■ **Exercise input**

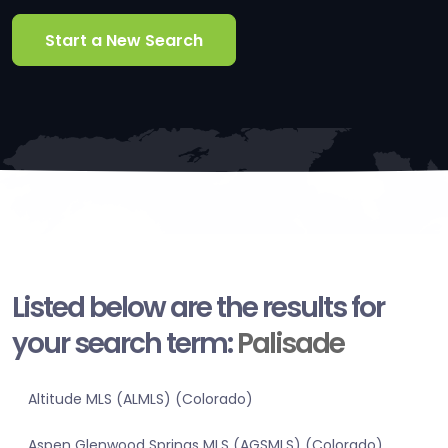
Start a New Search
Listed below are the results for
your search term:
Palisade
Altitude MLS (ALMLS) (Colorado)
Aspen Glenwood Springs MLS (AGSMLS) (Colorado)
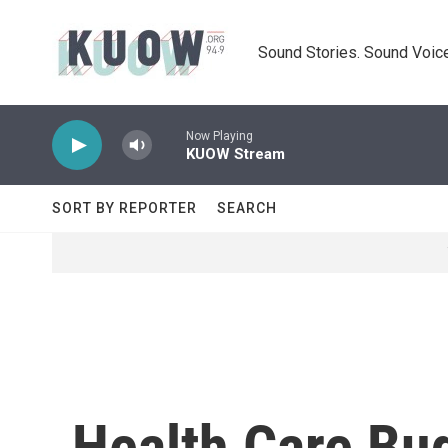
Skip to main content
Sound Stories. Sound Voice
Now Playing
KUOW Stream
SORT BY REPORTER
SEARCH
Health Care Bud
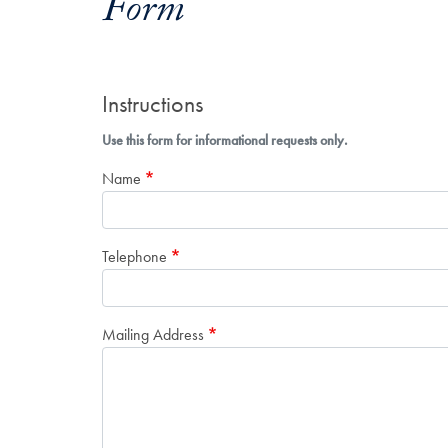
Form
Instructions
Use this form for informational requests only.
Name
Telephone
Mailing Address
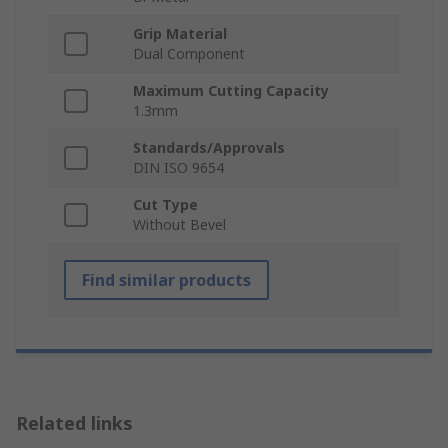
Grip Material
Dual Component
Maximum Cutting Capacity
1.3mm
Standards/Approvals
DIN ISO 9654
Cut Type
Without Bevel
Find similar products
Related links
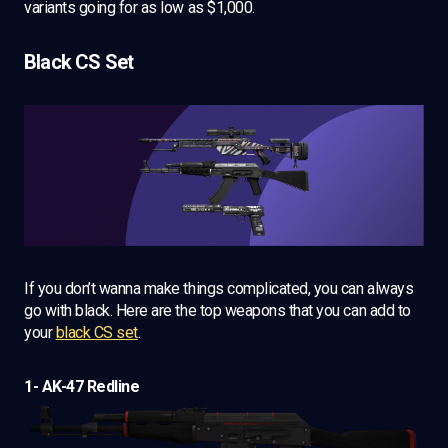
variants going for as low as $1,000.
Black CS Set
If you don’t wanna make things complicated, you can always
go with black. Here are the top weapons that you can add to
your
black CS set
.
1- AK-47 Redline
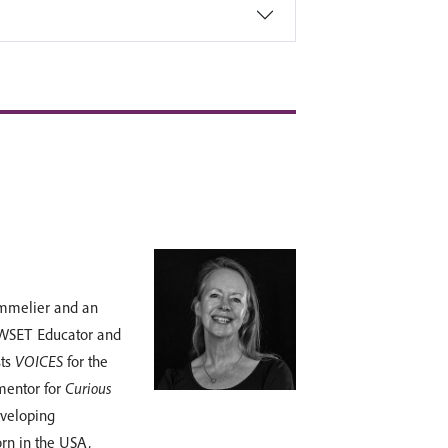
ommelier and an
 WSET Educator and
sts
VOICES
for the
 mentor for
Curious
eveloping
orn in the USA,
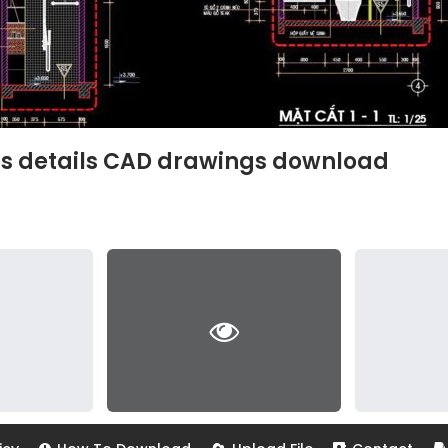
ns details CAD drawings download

==

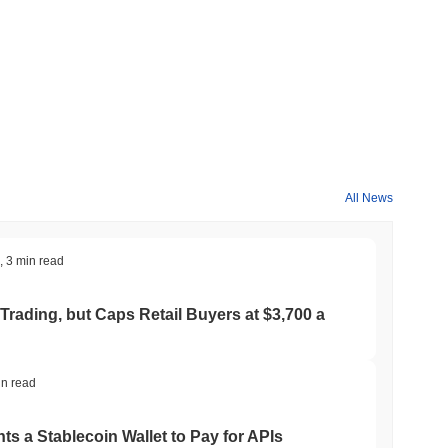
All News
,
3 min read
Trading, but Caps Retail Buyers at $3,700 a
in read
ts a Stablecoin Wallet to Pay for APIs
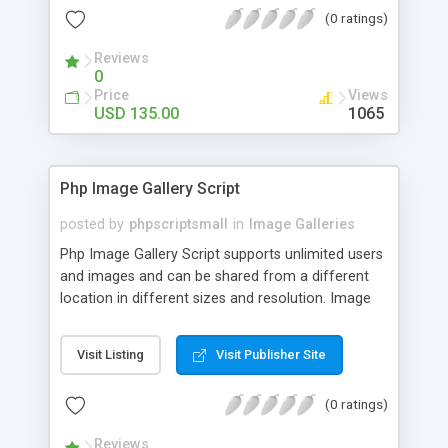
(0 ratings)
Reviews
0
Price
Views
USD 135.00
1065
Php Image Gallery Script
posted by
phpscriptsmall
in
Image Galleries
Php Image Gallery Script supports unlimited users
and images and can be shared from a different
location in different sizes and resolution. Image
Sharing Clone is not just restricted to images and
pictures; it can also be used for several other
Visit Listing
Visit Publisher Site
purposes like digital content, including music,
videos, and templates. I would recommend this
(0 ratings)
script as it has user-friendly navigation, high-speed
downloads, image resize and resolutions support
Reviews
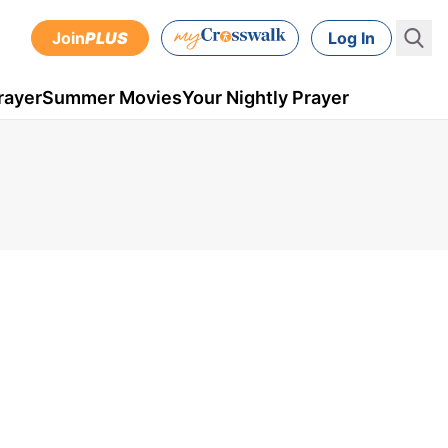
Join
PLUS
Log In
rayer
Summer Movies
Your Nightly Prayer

■ **Task objective**
Output exactly the lines above that lie between the line with "Start a New Search" and the line with "Instructions", those two lines included, and no pictures.

■ **Response to the exercise**
Start a New Search
Listed below are the results for
your search term:
Palisade
Altitude MLS (ALMLS) (Colorado)
Aspen Glenwood Springs MLS (AGSMLS) (Colorado)
Skip to main content
Sound Stories. Sound Voice
Now Playing
KUOW Stream
SORT BY REPORTER
SEARCH
Health Care Bud
Form
Instructions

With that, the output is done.